The Ideal Gas Law is P times V equals n times R times T. P stands for pressure, V stands for volume, N stands for number of moles, in other words, the amount. **Moles are used to measure chemical substances.**

T is the absolute temperature, always in Kelvin, and R is a universal gas constant. R takes different forms depending on the units that are needed. R can look like this, or R can look like this.

**Notice the only difference here is the unit for pressure.** Here, kilopascals are used, and here atmospheres are used. I want to go through an example problem so we can better understand the practical application of this gas law.

The example problem we have is: You have 30.0 liters of nitrogen gas at 373 Kelvin and 203 kilopascals. How many moles of nitrogen gas do you have? We’re looking for moles here. Remember, “moles” is N.

I’m going to put “N?”, because that’s what we’re looking for here. Let’s go ahead and write the equation. PV equals nRT. We’re looking for pressure. We know that pressure is expressed in those units.

Pressure is 203kPa times volume, which is 30.0 liters. We’re looking for moles. We don’t know what that is yet, so we’ll just leave n there. Then, we’re looking for R. We need to know which one to use.

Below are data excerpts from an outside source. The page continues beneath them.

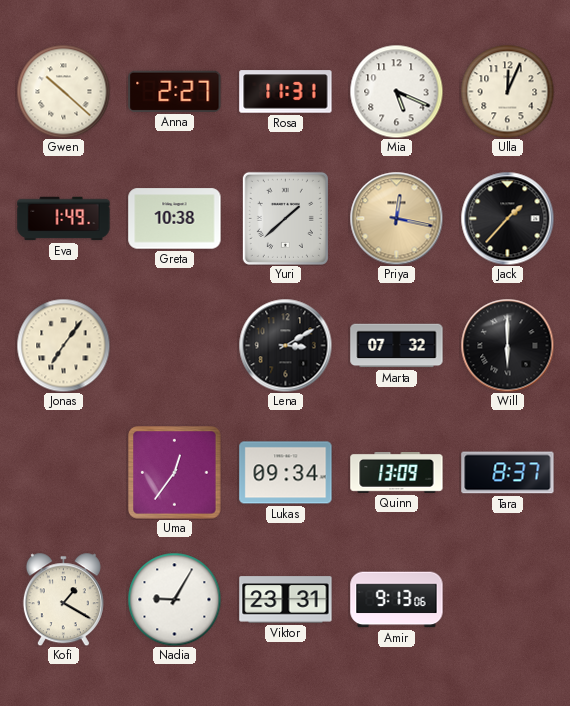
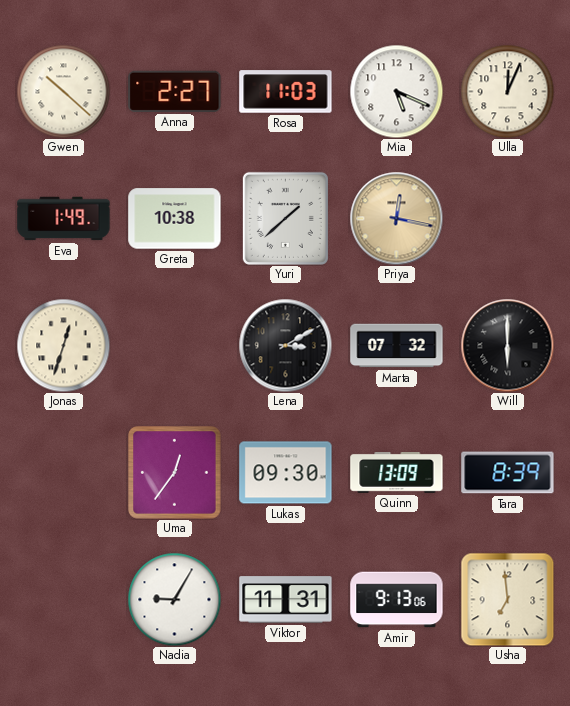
Rosa: 11:31 -> 11:03
Jack: 1:37 -> none
Jonas: 7:06 -> 12:33
Lukas: 09:34 -> 09:30
Tara: 8:37 -> 8:39
Kofi: 1:20 -> none
Viktor: 23:31 -> 11:31
Usha: none -> 6:59
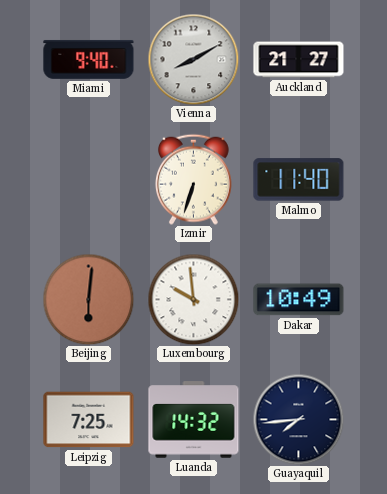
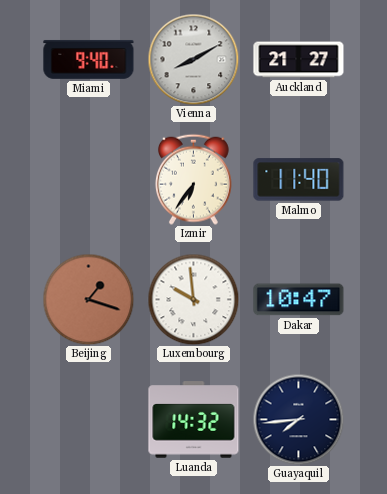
Izmir: 6:33 -> 6:36
Beijing: 6:01 -> 1:18
Dakar: 10:49 -> 10:47
Leipzig: 7:25 -> none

The only difference here is the units. Since we see kilopascals right here, that means we must be looking for that constant right there. We have 8.31 times temperature (373 Kelvin). From here, we just need to divide by this right here.

Because we’re using algebra here, what we do to one side of the equation we also have to do the other. We’ll divide this side by the same thing. All of this right here crosses out, because we’re dividing one thing by the same thing.

The only thing left here is n, which is what we’re looking for. I’ll save you having to go through all the math here, but what you would do is just multiply these two numbers and then divide it by these two numbers that are multiplied by each other.

N equals 1.96. Now, we need to know what unit to use. In this case, we’re using moles, so I’ll just abbreviate it mol. That’s the answer we were looking for. Now, if you’re wondering exactly how we got the units, everything has to cross out for something like this to work.

We see kilopascals here and there, so that can cross out. We see liters here and here, so that can cross out. Right here, we have moles and Kelvin (times 373 Kelvin), so those right there cross out.

If you look at it like this, kPa is over moles-K, and then we’re multiplying like this. Actually, we don’t need that number. We’re just looking at units now. This is what the units actually look like.

That got crossed out from up there. We crossed that out like that, and then we’re just left with moles. That’s where we got the unit here. That’s the answer right there. That’s the practical application.

Because you have this equation now, if any of these are missing (if any of these variables are missing), you can find the missing one as long as you have all the other information.

Now, obviously, the missing information is never going to be this constant, because you already know it, but if you’re wondering what the pressure, the volume, and the number of moles or the temperature is, as long as you know the other three variables, you can figure out that missing variable.